THE beverages sector is one in which many investors have taken solace during the recession given the characteristics of stable earnings growth, high overseas exposure and income attractions.
The sector can be broken down into the spirits industry and the brewing industry. Historically, global spirits sales have been less correlated to GDP, making spirit sales more resilient in times of economic downturn.
Beer sales on the other hand are more sensitive to GDP and volumes tend to over-shoot in good years and under-shoot in poor years.
In light of this, as the outlook for the global economy improves, it would seem likely that beer sales could recover more quickly. Over the past decade the beverage industry has consolidated with the top four brewers accounting for just under half of global beer volumes and the vast majority of the industry’s profit. This compares with around 20% in 2000.
Consolidation enables the brewers to increase their pricing power. At 42%, beer is the largest global alcoholic beverage category as measured by litres of pure alcohol and, within that, approximately half of all beer sold across the globe is sold by just four brewers: Anheuser Busch InBev, SABMiller, Heineken and Carlsberg.
As you might expect, beer trends differ considerably in the developed and developing world. Over the past five years, developing world beer volumes have achieved a growth rate of 6.8% compared with a decline of 3.4% in the developed world.
Emerging market beer trends are characterised by high volumes as consumers shift from informal, unregulated and often illegal forms of alcohol to aspirational, branded and safer (ie produced in sanitary conditions) beer.
It is estimated that emerging markets account for around 63% of global beer volumes. Given the rising personal wealth in developing markets, these markets may offer the most attractive long term growth particularly China, South East Asia, Africa and Latin America.
One notable trend within the beer industry is the move towards premium beer. Prior to the global recession the trend was accelerating as consumers became increasingly brand conscious.
In beer, this trend is played out in the local premium segment rather than the global premium segment due to the high costs of shipping beer and the importance of local brands. Local premium brands provide brewers with the largest margins as they combine local raw materials and production with premium prices.
As economies improve, the trend towards premium will most likely resume as consumers become more willing to pay for authentic, more image-oriented brands that reflect their socio economic and lifestyle aspirations.
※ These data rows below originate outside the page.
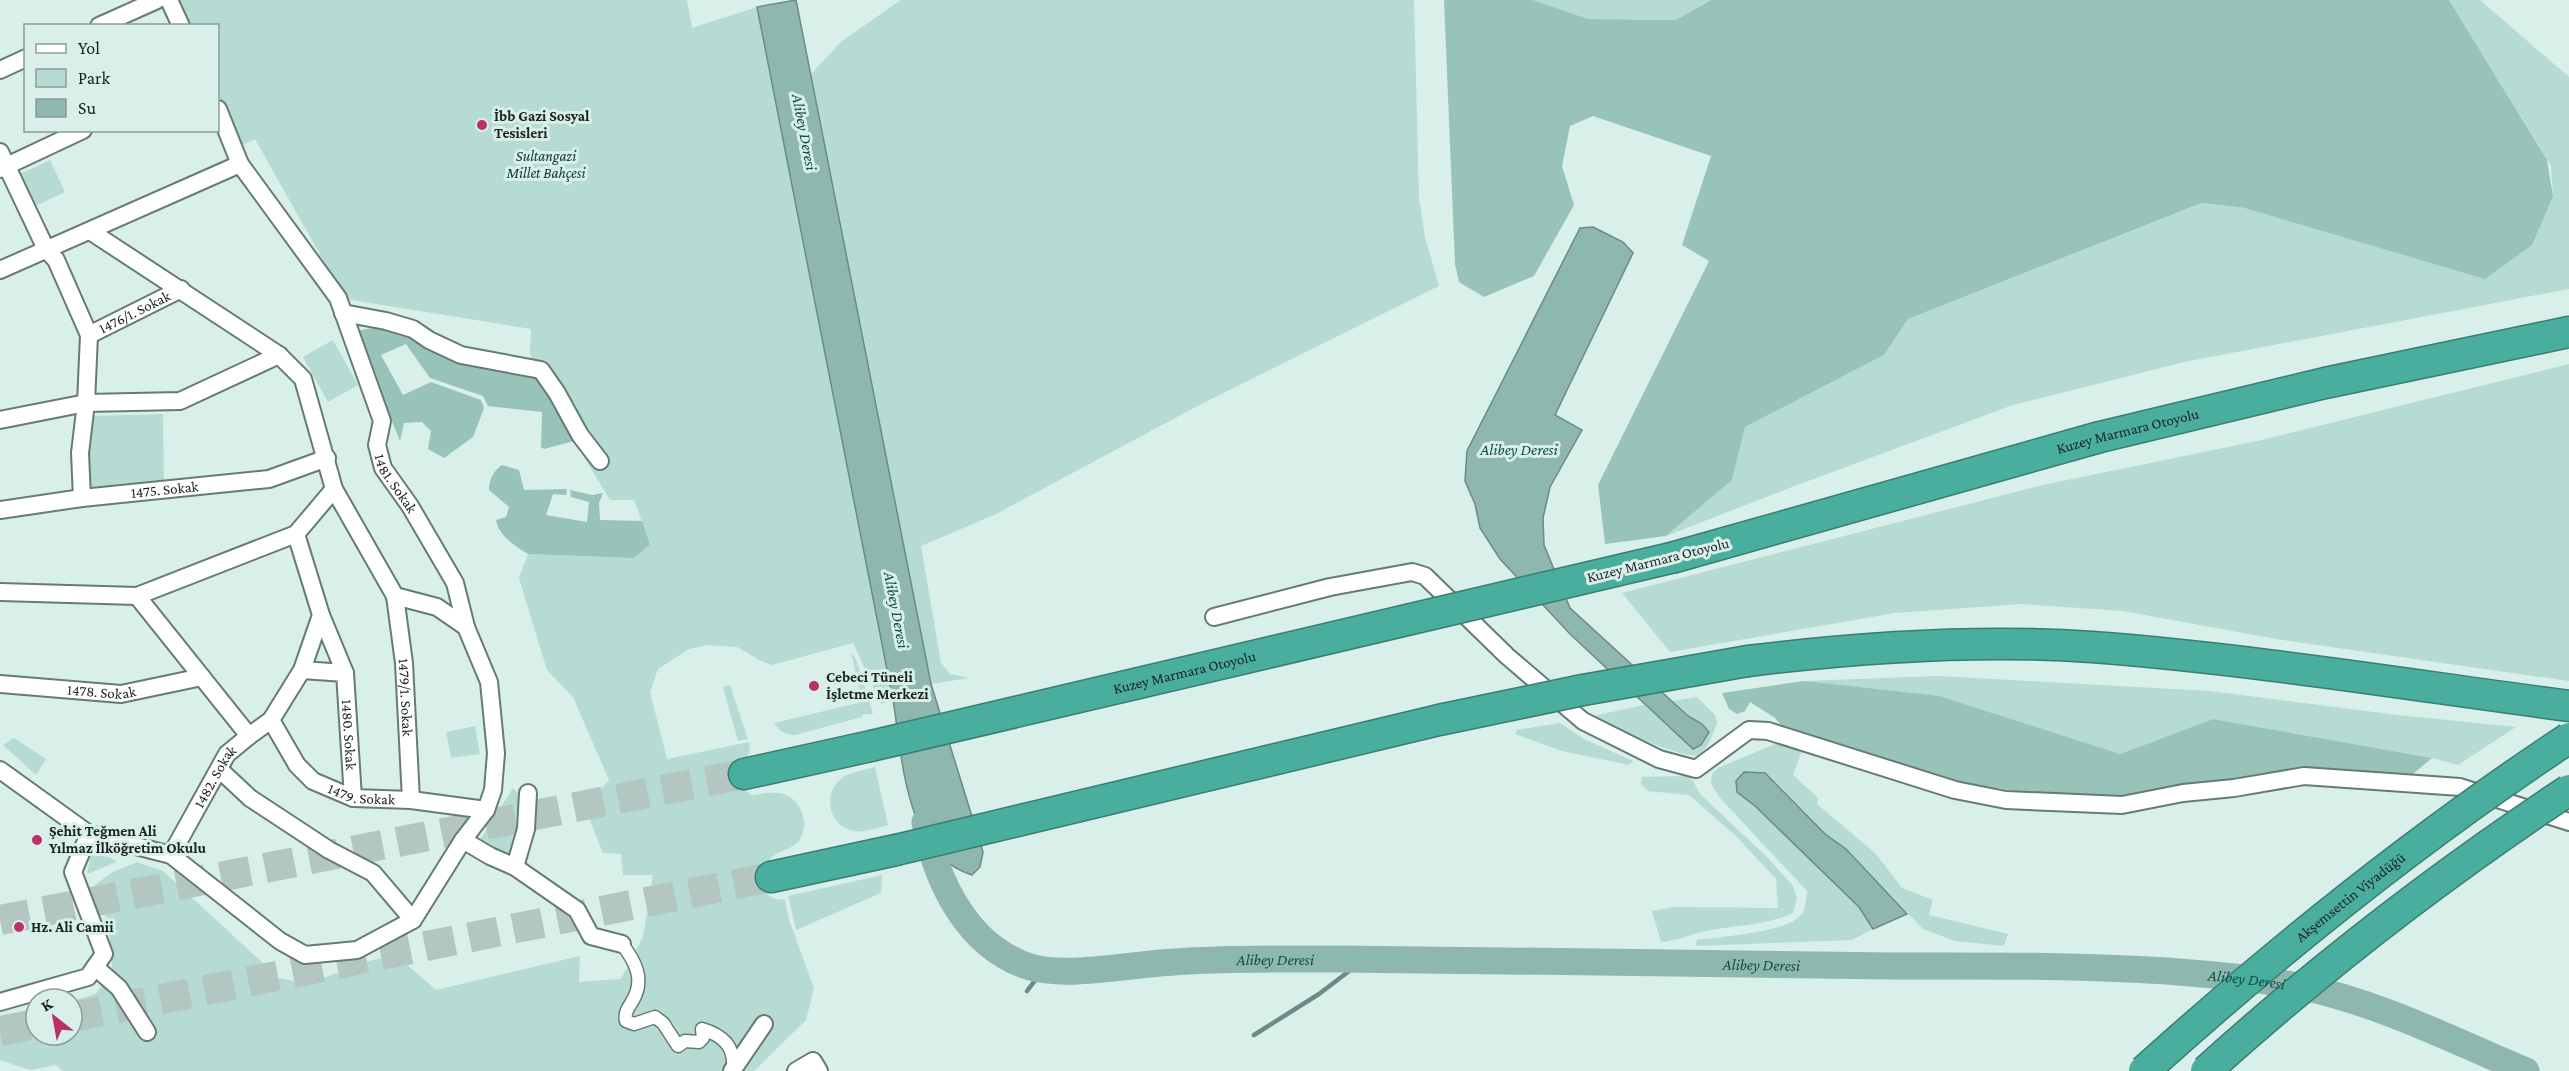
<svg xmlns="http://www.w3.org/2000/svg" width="2569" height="1071" viewBox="0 0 2569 1071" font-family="'Crimson Pro',serif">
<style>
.green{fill:#b5dbd2}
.forest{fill:#98c3b9}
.water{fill:#8eb8af;stroke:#6c8b84;stroke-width:1.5}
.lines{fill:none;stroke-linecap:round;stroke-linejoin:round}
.stream{stroke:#6c8b84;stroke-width:4.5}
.river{stroke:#8eb8af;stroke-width:27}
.motorway-tunnel{stroke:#b3c6c1;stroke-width:30;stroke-dasharray:30 15;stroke-linecap:butt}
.pedestrian-casing{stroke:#677b76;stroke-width:15}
.minor-casing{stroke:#677b76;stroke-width:20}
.motorway-casing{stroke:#397d72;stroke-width:33}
.pedestrian{stroke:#fff;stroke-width:12}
.minor{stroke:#fff;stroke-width:16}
.motorway{stroke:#49ae9d;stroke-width:30}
.motorway-bridge-casing{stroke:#397d72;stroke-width:33;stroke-linecap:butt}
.motorway-bridge{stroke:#49ae9d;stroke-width:30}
.poi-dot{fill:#bb306a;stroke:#d9efe9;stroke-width:2}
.labels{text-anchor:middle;stroke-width:6;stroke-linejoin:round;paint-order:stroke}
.poi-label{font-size:15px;font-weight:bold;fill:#1b2321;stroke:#d9efe9;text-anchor:start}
.park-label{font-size:15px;font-style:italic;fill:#0b352e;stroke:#d9efe9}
.street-label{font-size:15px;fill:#1b2321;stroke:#d9efe9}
.water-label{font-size:16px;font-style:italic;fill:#124f45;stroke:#d9efe9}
</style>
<rect width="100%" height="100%" fill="#d9efe9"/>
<path class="green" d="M175 0H687L692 28 757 7 893 700 881 704 853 643 772 665 759 660 737 647 707 645 689 649 658 669 650 692 667 759 749 742 750 752C738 769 733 782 752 795 770 793 786 788 798 805 802 811 805 820 804 827 801 854 775 846 767 864 764 871 764 880 763 887 769 897 773 901 785 899L789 920 814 988 806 1020 754 1071H63L56 1065 30 1070 0 1060V1016L36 1010V1035H72V1001L95 994 113 974 108 924 95 885 111 873 137 862 163 871 279 978 308 984 369 961 396 955 436 990 580 956 579 982 621 979 643 937 653 875H623L621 854 603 853 585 808 609 780 573 697 547 670 519 578 528 554 634 558 650 543 634 500H610L560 418 530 354 531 329 345 299 255 139 238 147 218 100V26L186 25Z
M901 0H1414L1419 198 1425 237 1439 286 1205 402 994 515 921 546 941 663 950 674 969 678 931 684 811 74 842 41Z
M1533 0H1711L1676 20 1588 19Z
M2449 0H2480L2569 77V289L2184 362 2013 405 1792 487 1666 536 1732 480 1745 427 1884 355 1908 319 2203 203 2245 208 2553 196 2551 166Z
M50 160 65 192 31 208 16 176Z
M333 340 358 385 328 402 303 357Z
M2569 364V681L2276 639 2123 611 2022 604 1895 613 1670 652 1622 593 2043 485 2262 440Z
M163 414 164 490 90 491 89 416Z
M851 652 856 659 873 714H863L862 717 795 735C784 734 779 731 774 723L862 702Z
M1938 676 2210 691 2397 715 2516 727 2458 765 2432 758 2213 719 2120 754 2069 739 1804 681Z
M730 685 748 739 738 741 723 687Z
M1697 697 1715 715 1717 723C1713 733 1708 750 1698 755 1686 760 1613 727 1596 721L1593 716 1644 705 1693 749 1702 724 1689 716 1672 701Z
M1560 723 1584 739 1633 761 1629 765 1562 751 1515 734 1517 730Z
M475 726 480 754 451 758 446 732Z
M14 738 46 759 36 775 3 745Z
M1780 742 1803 747 1793 775 1818 798 1817 804 1876 854 1902 888 1933 900 1929 915 2008 934 2004 946 1955 941 1923 929 1846 849 1825 834 1765 774 1737 792 1755 806 1859 907 1873 929 1852 940 1696 946 1697 940C1720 937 1784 932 1799 917 1806 911 1806 899 1807 891L1720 798 1711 784 1712 774 1718 768Z
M875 767 888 825C876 828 862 834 850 830 827 823 823 791 843 777 852 772 865 770 875 767Z
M1687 776 1693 781 1700 794 1767 857 1793 886 1797 898 1793 913C1763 927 1728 925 1697 933 1684 937 1674 941 1661 942L1652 911 1675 907 1778 908 1776 879 1736 836 1689 795 1648 791 1641 784 1642 777Z
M513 788 521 797 509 858 480 840Z
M91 855 109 857 117 862 87 874Z
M882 875 881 893 796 930 788 896Z"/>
<path class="forest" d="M1444 0H1533L1588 19 1676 20 1711 0H2449L2547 160 2553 196 2532 245 2485 279 2245 208 2202 203 1908 319 1884 355 1745 427 1732 480 1666 536 1605 544 1598 485 1709 261 1682 245 1711 156 1593 116 1570 126 1562 166 1574 205 1534 276 1484 297 1459 282 1455 264Z
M385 326 543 381 574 441 544 449 541 447 542 412 488 406 483 396 430 378 406 344 381 355 403 395 431 382 481 400 484 408 473 437 444 458 428 449 431 431 422 422 404 423 400 441 355 331Z
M502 465 519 470 524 490 567 489 566 495 553 494 546 515 587 522 589 502 571 497 570 490 592 495 603 493 599 503 600 520 642 521 650 544 634 558 528 554C515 546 499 536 496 520L506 517 509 507 489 490C489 480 493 471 502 465Z
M1804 681 1939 696 2120 754 2213 719 2432 758 2407 779 2307 767 2122 799 2040 795 1954 781 1848 746 1785 730 1775 718 1750 702 1745 711 1737 714 1729 709 1722 693Z"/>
<path class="water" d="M796 0 931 684 983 852 980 867 972 875C904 854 903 759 893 700L757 7Z
M1593 227 1623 242 1633 253 1555 415 1582 430 1550 487 1543 518 1544 545 1570 608 1688 716 1702 724 1709 732 1701 745 1693 749 1570 634 1500 559 1480 528 1475 504 1465 481 1467 451 1580 228Z
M1744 772 1765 773 1825 834 1846 849 1907 914 1873 929 1859 907 1755 806 1737 792 1736 781Z"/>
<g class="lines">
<path class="stream" d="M1027 991 1043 970
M1254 1035 1319 994 1365 959"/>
<path class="river" id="s1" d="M925 822C936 881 967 947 1030 967 1067 978 1134 964 1174 962 1228 958 1283 959 1337 959 1522 960 1708 964 1893 966 1984 966 2076 965 2167 971 2212 975 2258 978 2303 987 2382 1004 2452 1040 2526 1071"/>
<path class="motorway-tunnel" d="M0 920 744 774
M72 1017 771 877
M0 1031 36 1024"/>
<g class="pedestrian-casing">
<path id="pedestrian" d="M622 944C635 961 645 979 633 1000 629 1007 624 1012 626 1021L634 1024 655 1017 663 1023 678 1046 685 1041 699 1042 703 1038 702 1029C722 1035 735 1046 733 1068"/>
</g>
<g class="minor-casing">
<g id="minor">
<path d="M169 0 181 26"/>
<path d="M99 26 157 0"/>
<path d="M0 70 26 58"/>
<path d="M218 109 240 164"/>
<path d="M0 152 46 249 56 260 89 335 86 403 80 453 82 498"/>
<path d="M0 169 83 130"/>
<path id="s2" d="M0 270 240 164 338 298 382 421 377 445 383 468 410 506 455 583 466 627"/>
<path d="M343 313 386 321 413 329 429 340 461 355 541 370 557 393 580 435 600 461"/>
<path id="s3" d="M89 335 181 289"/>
<path d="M0 420 86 403 180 401 279 355"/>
<path id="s4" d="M0 510 82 498 269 479 327 458"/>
<path d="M0 592 137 596 296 534 334 489"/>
<path d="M137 596 249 736 271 720 302 670 321 615 296 534"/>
<path id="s5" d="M395 596 404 663 411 800"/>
<path d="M321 615 345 673"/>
<path d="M1214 617 1330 587 1412 572 1425 576 1507 656 1583 721 1659 759 1696 769 1749 730 1768 731 1955 790 2006 800 2122 805 2183 793 2234 788 2304 776 2460 787 2569 822"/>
<path id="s6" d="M302 670 345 673 353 798"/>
<path id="s7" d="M0 684 121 694 202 677"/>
<path id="s8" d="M271 720 297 765 313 781 353 798 411 800 486 810"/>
<path d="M219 769 250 798 329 850 373 873 413 920"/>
<path d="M0 770 89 834 73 872 104 954 88 977 0 1002"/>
<path d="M89 834 171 855 280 941 305 955 357 950 413 920 463 840 486 810 493 790 496 753 489 682 466 627 437 607 395 596 334 489 303 379 279 355 90 231"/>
<path d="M463 840 490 856 515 867 577 910 591 936 622 944"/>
<path id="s9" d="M171 855 227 754 249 736"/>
<path d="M515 867 526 829 528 793"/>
<path d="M95 967 119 988 147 1032"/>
<path d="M732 1071 764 1024"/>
<path d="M796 1071 813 1061 819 1071"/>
</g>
</g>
<g class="motorway-casing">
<g id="motorway">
<path id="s10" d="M1675 557 2100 437 2325 383 2569 332"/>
<path d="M1748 661C1862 647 1977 639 2092 647 2251 659 2410 685 2569 706"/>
<path d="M744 774 871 746"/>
<path d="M771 877 896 850"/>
</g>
</g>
<use href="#pedestrian" class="pedestrian"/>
<use href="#minor" class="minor"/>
<use href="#motorway" class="motorway"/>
<g class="motorway-bridge-casing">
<g id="motorway-bridge">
<path id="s11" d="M871 746 1675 557"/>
<path d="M896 850 1439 720 1583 690 1748 661"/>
<path id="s12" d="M2144 1071C2277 951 2419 837 2569 738"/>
<path d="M2206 1071C2319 969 2442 874 2569 790"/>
</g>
</g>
<use href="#motorway-bridge" class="motorway-bridge"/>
</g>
<g class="poi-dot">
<circle cx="482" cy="125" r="6"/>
<circle cx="814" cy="686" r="6"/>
<circle cx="37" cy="840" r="6"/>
<circle cx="19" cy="927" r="6"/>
</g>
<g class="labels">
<g class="poi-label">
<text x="494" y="121">İbb Gazi Sosyal<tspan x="494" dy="17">Tesisleri</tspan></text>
<text x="826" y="682">Cebeci Tüneli<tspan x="826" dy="17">İşletme Merkezi</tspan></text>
<text x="49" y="836">Şehit Teğmen Ali<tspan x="49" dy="17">Yılmaz İlköğretim Okulu</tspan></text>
<text x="31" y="932">Hz. Ali Camii</text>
</g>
<g class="park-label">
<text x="546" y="161">Sultangazi<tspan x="546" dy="17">Millet Bahçesi</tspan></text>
</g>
<g class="street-label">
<text dy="5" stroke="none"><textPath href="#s3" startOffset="51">1476/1. Sokak</textPath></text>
<text dy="5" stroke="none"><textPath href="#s10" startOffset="470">Kuzey Marmara Otoyolu</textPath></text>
<text dy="5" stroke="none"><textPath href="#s2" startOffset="627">1481. Sokak</textPath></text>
<text dy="5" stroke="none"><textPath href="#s4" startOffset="166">1475. Sokak</textPath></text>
<text transform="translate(1658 560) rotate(-14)" y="5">Kuzey Marmara Otoyolu</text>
<text dy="5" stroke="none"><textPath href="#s11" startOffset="322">Kuzey Marmara Otoyolu</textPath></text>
<text dy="5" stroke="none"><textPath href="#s7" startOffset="102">1478. Sokak</textPath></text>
<text dy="5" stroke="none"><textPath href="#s5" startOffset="102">1479/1. Sokak</textPath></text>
<text dy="5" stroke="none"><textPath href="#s6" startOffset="105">1480. Sokak</textPath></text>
<text dy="5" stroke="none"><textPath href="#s9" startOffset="90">1482. Sokak</textPath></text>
<text dy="5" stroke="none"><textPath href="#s8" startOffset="126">1479. Sokak</textPath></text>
<text dy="5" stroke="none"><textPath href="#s12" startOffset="270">Akşemsettin Viyadüğü</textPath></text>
</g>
<g class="water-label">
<text transform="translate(805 132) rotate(79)" y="6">Alibey Deresi</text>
<text x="1519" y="455">Alibey Deresi</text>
<text transform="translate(897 610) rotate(79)" y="6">Alibey Deresi</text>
<text dy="6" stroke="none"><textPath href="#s1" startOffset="434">Alibey Deresi</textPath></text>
<text dy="6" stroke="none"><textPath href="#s1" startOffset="920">Alibey Deresi</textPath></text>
<text dy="6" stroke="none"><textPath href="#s1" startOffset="1406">Alibey Deresi</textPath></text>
</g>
</g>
<rect x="24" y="24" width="195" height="108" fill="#d9efe9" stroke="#8d9d99" stroke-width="1.5"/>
<rect x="36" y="44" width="30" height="9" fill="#ffffff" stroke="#8d9d99" stroke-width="1.5"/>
<text x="78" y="54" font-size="18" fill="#1b2321">Yol</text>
<rect x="36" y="69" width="30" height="18" fill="#b5dbd2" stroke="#8d9d99" stroke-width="1.5"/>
<text x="78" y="84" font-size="18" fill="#1b2321">Park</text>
<rect x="36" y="99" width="30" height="18" fill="#8eb8af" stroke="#8d9d99" stroke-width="1.5"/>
<text x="78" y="114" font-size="18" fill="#1b2321">Su</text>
<g transform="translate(54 1017) rotate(329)"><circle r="28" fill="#d9efe9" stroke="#8d9d99" stroke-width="1.5"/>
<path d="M0-4.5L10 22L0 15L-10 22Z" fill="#bb306a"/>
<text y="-9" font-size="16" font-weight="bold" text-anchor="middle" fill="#1b2321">K</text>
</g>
</svg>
One such example is “Snow”, a brand of bottled beer produced by SABMiller’s joint venture in China. It is positioned for the premium sector of the market.
The two dominant players in the UK beverage sector are Diageo and SABMiller. Diageo operates in the premium drinks market and is principally spirits focused with scotch and spirits representing approximately half of company sales.
SABMiller on the other hand is the second largest brewer in the world by volume with emerging markets representing over 85% of earnings.